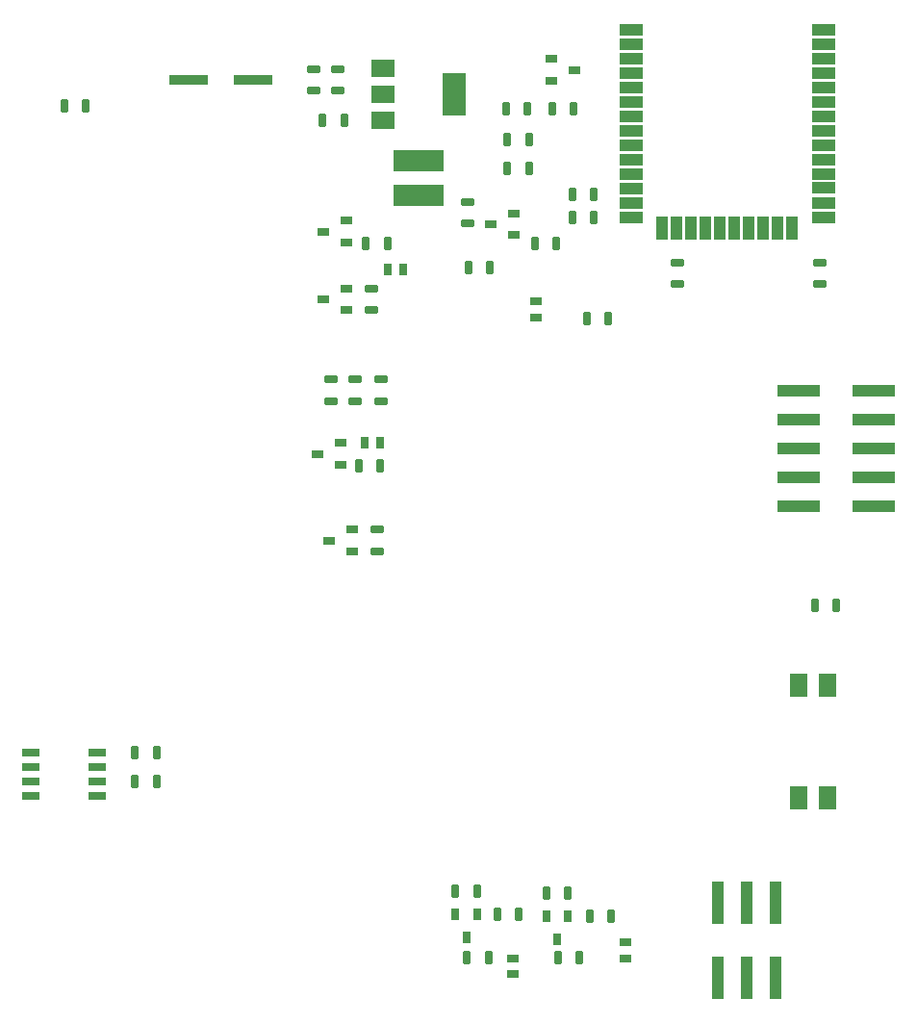
<source format=gtp>
G04*
G04 #@! TF.GenerationSoftware,Altium Limited,Altium Designer,21.0.8 (223)*
G04*
G04 Layer_Color=8421504*
%FSLAX24Y24*%
%MOIN*%
G70*
G04*
G04 #@! TF.SameCoordinates,97F8029C-931E-460D-85B7-1C51AEB28454*
G04*
G04*
G04 #@! TF.FilePolarity,Positive*
G04*
G01*
G75*
%ADD19R,0.0300X0.0400*%
%ADD20R,0.0800X0.0600*%
%ADD21R,0.0800X0.1500*%
%ADD22R,0.0591X0.0303*%
%ADD23R,0.1772X0.0748*%
G04:AMPARAMS|DCode=24|XSize=27.6mil|YSize=49.2mil|CornerRadius=6.9mil|HoleSize=0mil|Usage=FLASHONLY|Rotation=0.000|XOffset=0mil|YOffset=0mil|HoleType=Round|Shape=RoundedRectangle|*
%AMROUNDEDRECTD24*
21,1,0.0276,0.0354,0,0,0.0*
21,1,0.0138,0.0492,0,0,0.0*
1,1,0.0138,0.0069,-0.0177*
1,1,0.0138,-0.0069,-0.0177*
1,1,0.0138,-0.0069,0.0177*
1,1,0.0138,0.0069,0.0177*
%
%ADD24ROUNDEDRECTD24*%
%ADD25R,0.1358X0.0354*%
%ADD26R,0.0400X0.1500*%
%ADD27R,0.1500X0.0400*%
%ADD28R,0.0800X0.0390*%
%ADD29R,0.0390X0.0800*%
%ADD30R,0.0800X0.0400*%
%ADD31R,0.0600X0.0800*%
G04:AMPARAMS|DCode=32|XSize=27.6mil|YSize=49.2mil|CornerRadius=6.9mil|HoleSize=0mil|Usage=FLASHONLY|Rotation=270.000|XOffset=0mil|YOffset=0mil|HoleType=Round|Shape=RoundedRectangle|*
%AMROUNDEDRECTD32*
21,1,0.0276,0.0354,0,0,270.0*
21,1,0.0138,0.0492,0,0,270.0*
1,1,0.0138,-0.0177,-0.0069*
1,1,0.0138,-0.0177,0.0069*
1,1,0.0138,0.0177,0.0069*
1,1,0.0138,0.0177,-0.0069*
%
%ADD32ROUNDEDRECTD32*%
%ADD33R,0.0400X0.0285*%
%ADD34R,0.0400X0.0300*%
%ADD35R,0.0285X0.0400*%
D19*
X20700Y3000D02*
D03*
X21075Y3800D02*
D03*
X20325D02*
D03*
X23850Y2950D02*
D03*
X24225Y3750D02*
D03*
X23475D02*
D03*
D20*
X17825Y33106D02*
D03*
Y32200D02*
D03*
Y31294D02*
D03*
D21*
X20275Y32206D02*
D03*
D22*
X5600Y9400D02*
D03*
Y8900D02*
D03*
Y8400D02*
D03*
Y7900D02*
D03*
X7900D02*
D03*
Y8400D02*
D03*
Y8900D02*
D03*
Y9400D02*
D03*
D23*
X19050Y29910D02*
D03*
Y28690D02*
D03*
D24*
X21074Y4600D02*
D03*
X20326D02*
D03*
X9974Y9400D02*
D03*
X9226D02*
D03*
Y8400D02*
D03*
X9974D02*
D03*
X21524Y26200D02*
D03*
X20776D02*
D03*
X24876Y24450D02*
D03*
X25624D02*
D03*
X16474Y31300D02*
D03*
X15726D02*
D03*
X22824Y31700D02*
D03*
X22076D02*
D03*
X22126Y30650D02*
D03*
X22874D02*
D03*
Y29650D02*
D03*
X22126D02*
D03*
X6776Y31800D02*
D03*
X7524D02*
D03*
X17974Y27050D02*
D03*
X17226D02*
D03*
X17724Y19350D02*
D03*
X16976D02*
D03*
X23076Y27050D02*
D03*
X23824D02*
D03*
X23676Y31700D02*
D03*
X24424D02*
D03*
X24624Y2300D02*
D03*
X23876D02*
D03*
X25724Y3750D02*
D03*
X24976D02*
D03*
X25124Y28750D02*
D03*
X24376D02*
D03*
X24224Y4550D02*
D03*
X23476D02*
D03*
X25124Y27950D02*
D03*
X24376D02*
D03*
X21474Y2300D02*
D03*
X20726D02*
D03*
X32776Y14500D02*
D03*
X33524D02*
D03*
X22524Y3800D02*
D03*
X21776D02*
D03*
D25*
X13322Y32700D02*
D03*
X11078D02*
D03*
D26*
X31400Y4200D02*
D03*
X30400D02*
D03*
X29400D02*
D03*
X31400Y1600D02*
D03*
X30400D02*
D03*
X29400D02*
D03*
D27*
X34800Y17950D02*
D03*
Y18950D02*
D03*
Y19950D02*
D03*
Y20950D02*
D03*
Y21950D02*
D03*
X32200Y17950D02*
D03*
Y18950D02*
D03*
Y19950D02*
D03*
Y20950D02*
D03*
Y21950D02*
D03*
D28*
X26400Y27950D02*
D03*
Y28450D02*
D03*
Y28950D02*
D03*
Y29450D02*
D03*
Y29950D02*
D03*
Y30450D02*
D03*
Y30950D02*
D03*
Y31450D02*
D03*
Y31950D02*
D03*
Y32450D02*
D03*
Y32950D02*
D03*
Y33450D02*
D03*
Y33950D02*
D03*
Y34450D02*
D03*
X33093D02*
D03*
Y33950D02*
D03*
Y33450D02*
D03*
Y32950D02*
D03*
Y31950D02*
D03*
Y31450D02*
D03*
Y30950D02*
D03*
Y30450D02*
D03*
Y29950D02*
D03*
Y29450D02*
D03*
Y28958D02*
D03*
Y28450D02*
D03*
Y27950D02*
D03*
D29*
X28496Y27556D02*
D03*
X28996D02*
D03*
X29496Y27560D02*
D03*
X29996Y27556D02*
D03*
X30496D02*
D03*
X30996D02*
D03*
X31496D02*
D03*
X27496D02*
D03*
X27996D02*
D03*
X31996D02*
D03*
D30*
X33093Y32450D02*
D03*
D31*
X33200Y7850D02*
D03*
X32200D02*
D03*
Y11750D02*
D03*
X33200D02*
D03*
D32*
X16850Y22324D02*
D03*
Y21576D02*
D03*
X20750Y28474D02*
D03*
Y27726D02*
D03*
X17400Y24726D02*
D03*
Y25474D02*
D03*
X17600Y16376D02*
D03*
Y17124D02*
D03*
X16250Y32326D02*
D03*
Y33074D02*
D03*
X15400D02*
D03*
Y32326D02*
D03*
X17750Y22324D02*
D03*
Y21576D02*
D03*
X32950Y25626D02*
D03*
Y26374D02*
D03*
X16000Y21576D02*
D03*
Y22324D02*
D03*
X28000Y26374D02*
D03*
Y25626D02*
D03*
D33*
X22300Y2272D02*
D03*
Y1728D02*
D03*
X23100Y24478D02*
D03*
Y25022D02*
D03*
X26200Y2278D02*
D03*
Y2822D02*
D03*
D34*
X21550Y27700D02*
D03*
X22350Y27325D02*
D03*
Y28075D02*
D03*
X15750Y27450D02*
D03*
X16550Y27075D02*
D03*
Y27825D02*
D03*
X15550Y19750D02*
D03*
X16350Y19375D02*
D03*
Y20125D02*
D03*
X24450Y33050D02*
D03*
X23650Y33425D02*
D03*
Y32675D02*
D03*
X15750Y25100D02*
D03*
X16550Y24725D02*
D03*
Y25475D02*
D03*
X15950Y16750D02*
D03*
X16750Y16375D02*
D03*
Y17125D02*
D03*
D35*
X18522Y26150D02*
D03*
X17978D02*
D03*
X17178Y20150D02*
D03*
X17722D02*
D03*
M02*

</source>
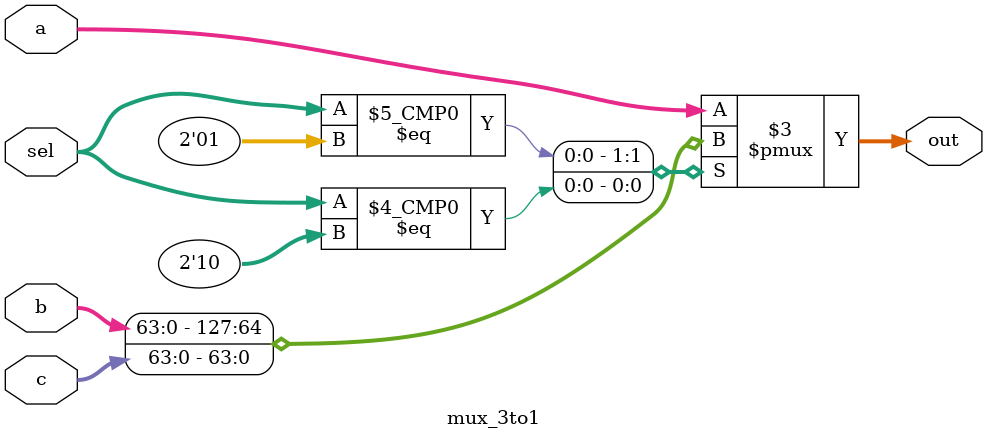
<source format=v>
`timescale 1ns / 1ps


module mux_3to1(
    input [63:0] a,        
    input [63:0] b,        
    input [63:0] c,        
    input [1:0] sel,       // Selection signal from forwarding unit
    output reg [63:0] out  // Selected output value
    );
    always @(*) begin
        case(sel)
            2'b00: out = a;    // No forwarding, use original value
            2'b01: out = b;   
            2'b10: out = c;   
            default: out = a;  // Default to original value
        endcase
    end 
endmodule
</source>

+++

[Task goal] The lines to return are those holding the string "Usage" anywhere in the listing above.

[Exercise response]
G04:AMPARAMS|DCode=24|XSize=27.6mil|YSize=49.2mil|CornerRadius=6.9mil|HoleSize=0mil|Usage=FLASHONLY|Rotation=0.000|XOffset=0mil|YOffset=0mil|HoleType=Round|Shape=RoundedRectangle|*
G04:AMPARAMS|DCode=32|XSize=27.6mil|YSize=49.2mil|CornerRadius=6.9mil|HoleSize=0mil|Usage=FLASHONLY|Rotation=270.000|XOffset=0mil|YOffset=0mil|HoleType=Round|Shape=RoundedRectangle|*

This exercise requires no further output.